Exercise prompt: Print all records exactly, pictures left out.

Record excerpts:
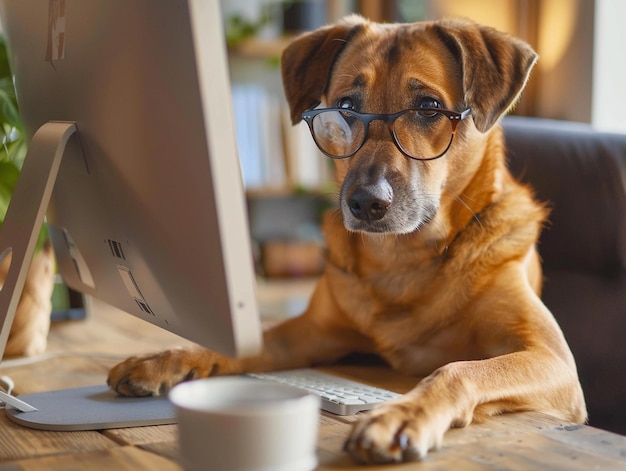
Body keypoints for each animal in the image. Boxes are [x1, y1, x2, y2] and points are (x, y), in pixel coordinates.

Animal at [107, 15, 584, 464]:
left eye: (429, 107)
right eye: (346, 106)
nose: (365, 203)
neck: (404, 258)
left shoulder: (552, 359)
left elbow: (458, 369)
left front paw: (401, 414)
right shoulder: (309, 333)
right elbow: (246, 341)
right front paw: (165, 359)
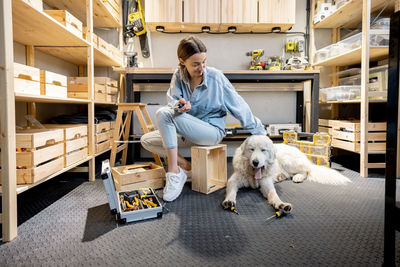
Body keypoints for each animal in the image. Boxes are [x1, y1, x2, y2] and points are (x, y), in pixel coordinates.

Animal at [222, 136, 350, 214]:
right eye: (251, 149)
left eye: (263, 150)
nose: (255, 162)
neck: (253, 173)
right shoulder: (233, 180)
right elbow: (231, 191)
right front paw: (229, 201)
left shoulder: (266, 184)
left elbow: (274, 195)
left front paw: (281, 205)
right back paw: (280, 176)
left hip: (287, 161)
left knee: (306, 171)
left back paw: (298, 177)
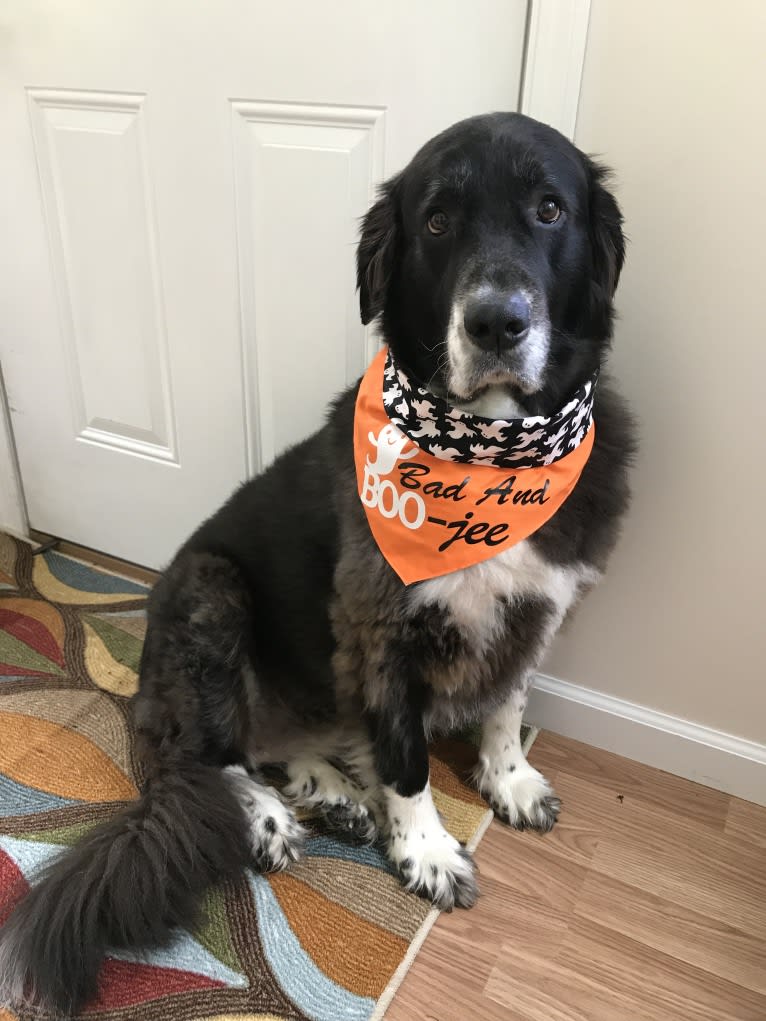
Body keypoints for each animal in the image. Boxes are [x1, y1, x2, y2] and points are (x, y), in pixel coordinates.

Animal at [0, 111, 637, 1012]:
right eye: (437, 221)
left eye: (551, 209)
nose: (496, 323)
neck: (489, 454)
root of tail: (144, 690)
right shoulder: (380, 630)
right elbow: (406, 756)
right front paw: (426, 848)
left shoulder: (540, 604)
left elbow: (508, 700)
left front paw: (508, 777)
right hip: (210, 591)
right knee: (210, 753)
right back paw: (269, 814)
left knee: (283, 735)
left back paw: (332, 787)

Response:
Body keypoints for each animal in the image. Boxes are [x1, y1, x2, y2] and points are (x, y), in pixel coordinates.

Animal at [107, 15, 584, 464]:
left eye: (429, 107)
right eye: (346, 106)
nose: (365, 203)
neck: (404, 258)
left shoulder: (552, 359)
left elbow: (458, 369)
left front paw: (401, 414)
right shoulder: (309, 333)
right elbow: (246, 341)
right front paw: (165, 359)
Body keypoints for each animal in the image. Boxes are [x1, y1, x2, y2] and points are (x, y), in pixel coordinates.

Animal at [222, 136, 350, 214]:
right eye: (251, 149)
left eye: (263, 150)
nose: (255, 162)
neck: (253, 173)
right shoulder: (233, 180)
right elbow: (231, 191)
right front paw: (229, 201)
left shoulder: (266, 184)
left elbow: (274, 195)
left front paw: (281, 205)
right back paw: (280, 176)
left hip: (287, 161)
left knee: (306, 171)
left back paw: (298, 177)
Body keypoints for each animal in the image. Boxes are [x1, y1, x2, y2] and points are (x, y), in pixel coordinates.

Animal at [0, 111, 637, 1012]:
right eye: (437, 221)
left eye: (551, 209)
nose: (496, 323)
neck: (489, 454)
root of tail: (144, 690)
right shoulder: (380, 630)
right elbow: (406, 756)
right front paw: (426, 848)
left shoulder: (540, 604)
left elbow: (508, 700)
left front paw: (508, 777)
right hip: (210, 591)
right knee: (210, 753)
right back paw: (269, 814)
left knee: (283, 735)
left back paw: (332, 787)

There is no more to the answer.